Separation line (6) using the partial separation already carried out, at least parts of the repeating layer sequence comprising multilayer sections (8) being obtained - regular stacking of the multilayer sections (8) to form the multilayer structure (13).

2. The method according to claim 1, wherein the partial separation of the carrier material (1) takes place in such a way that the carrier sections (a, b, ... h) have a smaller base area than the multilayer sections (8).

3. The method according to any one of claims 1 or 2, in which for the partial separation of the carrier material (1) recesses (3) are produced by punching out and in the complete separation cuts (6) in the region of the recesses by the at least one further Material layer (5) and the load-bearing connection (4) between the individual sections.

4. The method as claimed in claim 3, in which the dividing line (6) is guided in the region of the webs (4) in such a way that a recess (7, 10) which points towards the center of the respective section is formed in the multilayer section (8).

5. The method according to any one of claims 1-4, in which a metal foil is used as the carrier material (1) and a porous electrode layer is used as the additional material layer (5) and in which the multilayer sections (8) act as electrodes for an electrical multilayer component (13) serve.

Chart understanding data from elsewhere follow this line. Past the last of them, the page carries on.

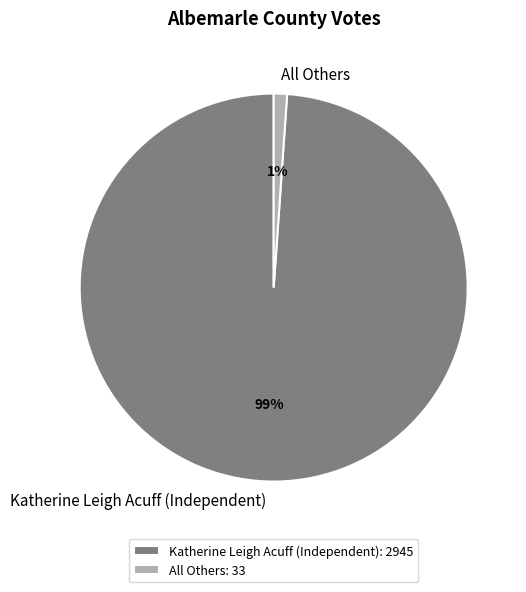

To the nearest percent, what is the combined percentage of Katherine Leigh Acuff (Independent) and All Others?

100%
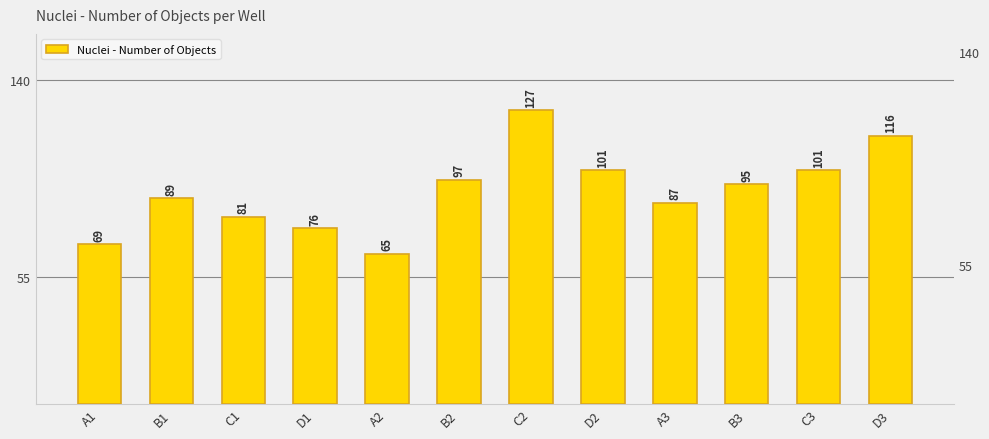

True or false: the data shows 27 at C1.

False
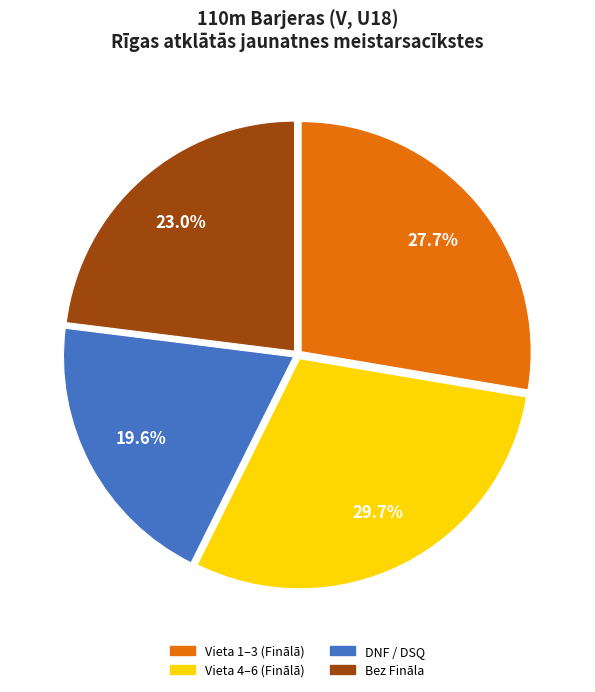

Does any single category account for the majority?

No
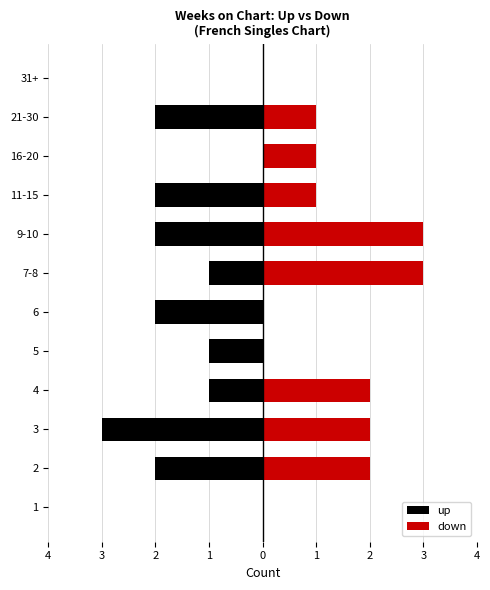

How many up values are between -2 and 0?

11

6. The method according to any one of claims 1 to 5, in which an intermediate layer (12) is inserted between each two multilayer sections.

7. Application of the method according to one of the preceding claims for the production of a multilayer capacitor (13), in which the multilayer sections (8) are separated by stacking on one another by separator foils (12).

8. Device for the continuous production of multilayer sections (8) with a series arrangement - a first feed device (15, 19) for a band-shaped carrier material (1) a first punching device (18) for partially separating the carrier material into individual carrier sections (a, b, ... h), a device (16, 17, 20, 21) for continuously applying at least one second material layer (5, 14) the carrier material (1) of a second punching device (22) for the complete separation of the carrier material and the at least one further material layer (5, 14) into individual multilayer sections (8).

9. The device according to claim 8, wherein the device for continuous application is designed as a second feed device (16) for tape-like second material (14).

10. Device according to one of claims 8 or 9, wherein the first and optionally the second feed device (15, 19, 17, 20, 21) comprise supply rolls (15, 17) of strip-shaped material.

11. The device according to any one of claims 8-10, wherein the device for continuous application is designed such that a second material layer (5, 14) can be applied to the top and bottom of the carrier material.